Return the text of every row below verbatim, with each line reproduced character for character.

(Saved entries)
=====
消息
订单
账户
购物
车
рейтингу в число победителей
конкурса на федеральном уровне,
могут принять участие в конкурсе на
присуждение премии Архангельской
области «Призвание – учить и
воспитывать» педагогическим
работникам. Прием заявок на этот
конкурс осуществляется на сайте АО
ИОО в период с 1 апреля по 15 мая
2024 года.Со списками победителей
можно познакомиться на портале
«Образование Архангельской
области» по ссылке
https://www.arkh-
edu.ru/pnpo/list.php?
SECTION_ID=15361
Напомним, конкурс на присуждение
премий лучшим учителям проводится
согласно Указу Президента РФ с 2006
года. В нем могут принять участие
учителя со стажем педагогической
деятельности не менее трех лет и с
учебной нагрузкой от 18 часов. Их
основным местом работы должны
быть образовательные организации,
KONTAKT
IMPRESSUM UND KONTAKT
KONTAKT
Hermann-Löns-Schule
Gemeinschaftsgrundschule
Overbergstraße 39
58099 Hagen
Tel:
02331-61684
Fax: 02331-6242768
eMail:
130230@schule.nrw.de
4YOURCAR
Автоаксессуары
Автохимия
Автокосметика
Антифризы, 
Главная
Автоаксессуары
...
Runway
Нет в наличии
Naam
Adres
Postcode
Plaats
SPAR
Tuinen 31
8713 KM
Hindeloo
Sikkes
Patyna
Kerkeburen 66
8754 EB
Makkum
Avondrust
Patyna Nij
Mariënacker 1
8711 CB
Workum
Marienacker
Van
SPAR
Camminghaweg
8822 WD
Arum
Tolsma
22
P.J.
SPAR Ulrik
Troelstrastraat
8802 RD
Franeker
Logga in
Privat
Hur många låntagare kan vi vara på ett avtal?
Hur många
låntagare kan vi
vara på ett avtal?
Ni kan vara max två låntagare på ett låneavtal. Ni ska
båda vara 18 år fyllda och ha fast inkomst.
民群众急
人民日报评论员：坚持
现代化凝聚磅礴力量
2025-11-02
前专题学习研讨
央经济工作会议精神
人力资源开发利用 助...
=====
(Output of the task)
消息
订单
账户
购物
车
рейтингу в число победителей
конкурса на федеральном уровне,
могут принять участие в конкурсе на
присуждение премии Архангельской
области «Призвание – учить и
воспитывать» педагогическим
работникам. Прием заявок на этот
конкурс осуществляется на сайте АО
ИОО в период с 1 апреля по 15 мая
2024 года.Со списками победителей
можно познакомиться на портале
«Образование Архангельской
области» по ссылке
https://www.arkh-
edu.ru/pnpo/list.php?
SECTION_ID=15361
Напомним, конкурс на присуждение
премий лучшим учителям проводится
согласно Указу Президента РФ с 2006
года. В нем могут принять участие
учителя со стажем педагогической
деятельности не менее трех лет и с
учебной нагрузкой от 18 часов. Их
основным местом работы должны
быть образовательные организации,
KONTAKT
IMPRESSUM UND KONTAKT
KONTAKT
Hermann-Löns-Schule
Gemeinschaftsgrundschule
Overbergstraße 39
58099 Hagen
Tel:
02331-61684
Fax: 02331-6242768
eMail:
130230@schule.nrw.de
4YOURCAR
Автоаксессуары
Автохимия
Автокосметика
Антифризы, 
Главная
Автоаксессуары
...
Runway
Нет в наличии
Naam
Adres
Postcode
Plaats
SPAR
Tuinen 31
8713 KM
Hindeloo
Sikkes
Patyna
Kerkeburen 66
8754 EB
Makkum
Avondrust
Patyna Nij
Mariënacker 1
8711 CB
Workum
Marienacker
Van
SPAR
Camminghaweg
8822 WD
Arum
Tolsma
22
P.J.
SPAR Ulrik
Troelstrastraat
8802 RD
Franeker
Logga in
Privat
Hur många låntagare kan vi vara på ett avtal?
Hur många
låntagare kan vi
vara på ett avtal?
Ni kan vara max två låntagare på ett låneavtal. Ni ska
båda vara 18 år fyllda och ha fast inkomst.
民群众急
人民日报评论员：坚持
现代化凝聚磅礴力量
2025-11-02
前专题学习研讨
央经济工作会议精神
人力资源开发利用 助...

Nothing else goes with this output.